I am using Excel Online in the browser, have setup a workbook link to my main file from a source. In my main file I have table headers and additional columns with formula. I just need from A2 to AC down. The issue is that the source file changes daily. There might be more rows the next day or fewer. I need to be able to reference set columns and then detect how many rows are in the data source and update the main file
So far, I have something like this
='https://sharepoint.com/personal/myFolder/Documents/[data_source.xlsx]in'!A2
Which on columns B2 and C2 load the first row. I can select a range from the source data so it loads all of it, but if the next day there is more rows, it wont load those, or if there are fewer, it will display as blanks.
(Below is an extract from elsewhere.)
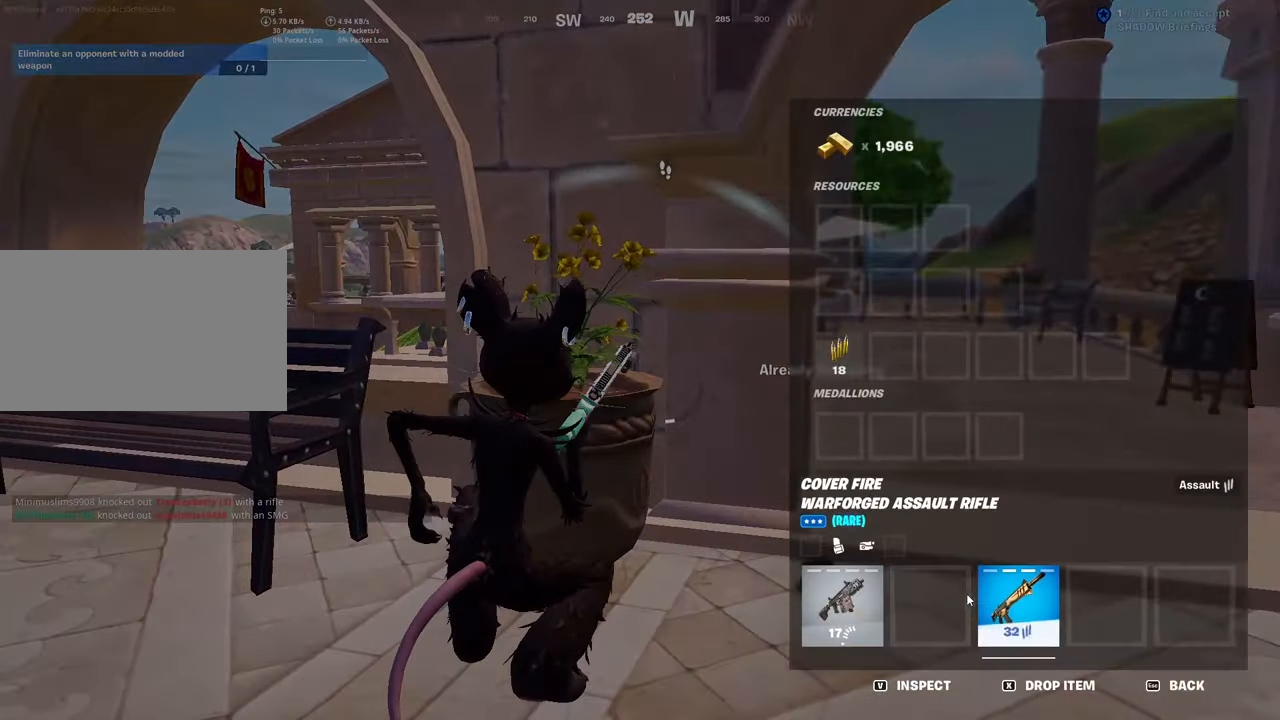
{"keys": ["caps_lock", "d"], "mouse": [], "mouse_move": "still", "events": [[16, "caps_lock", "down"], [200, "d", "down"], [250, "space", "down"], [500, "space", "up"]]}
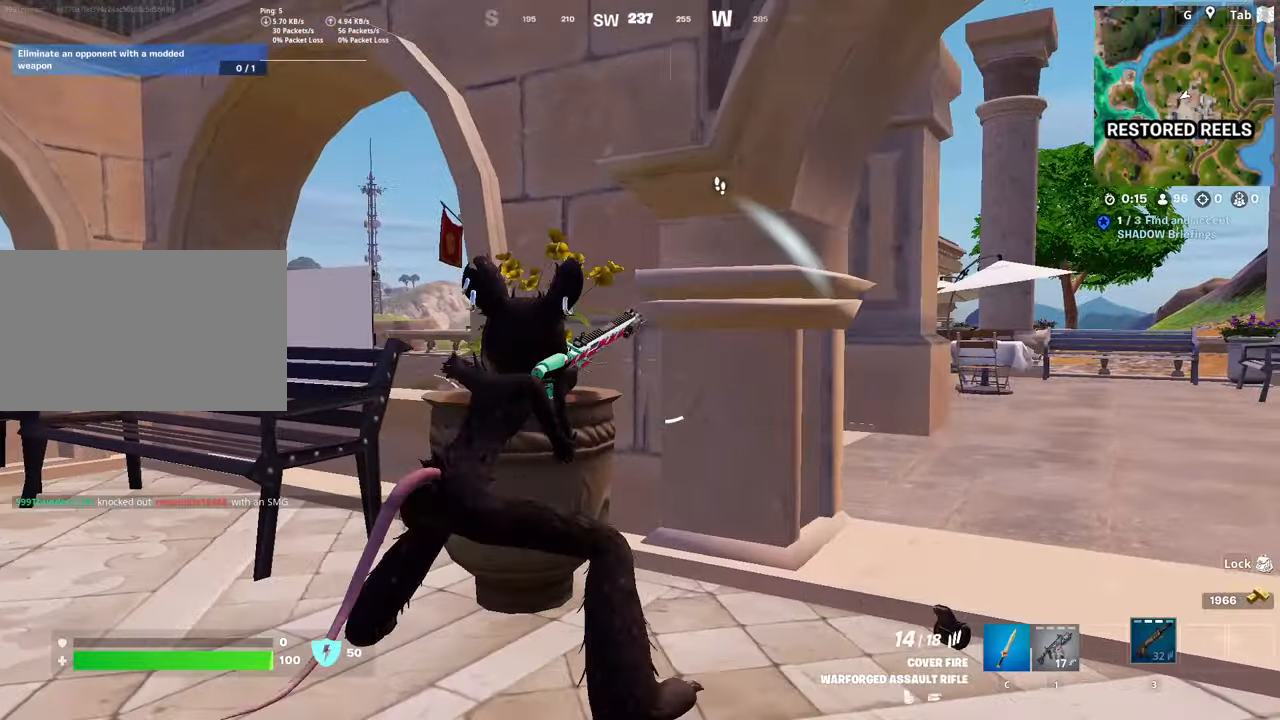
{"keys": ["w"], "mouse": [], "mouse_move": "left", "events": [[34, "d", "up"], [134, "d", "down"], [267, "caps_lock", "up"], [367, "w", "down"], [451, "d", "up"]]}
How can I tell the formula to select Columns A2 to C2 and extend down, or refresh the data like it does in Excel desktop when using data connections?
As you can see Source data, Day 2 has extra rows that wont be loaded in my main file.
You can use PowerAutomate and two Office Scripts to link the two workbooks together.
You'd start by using a recurrence. So you'd pick how often you'd like the flow to run (weekly, daily, etc.)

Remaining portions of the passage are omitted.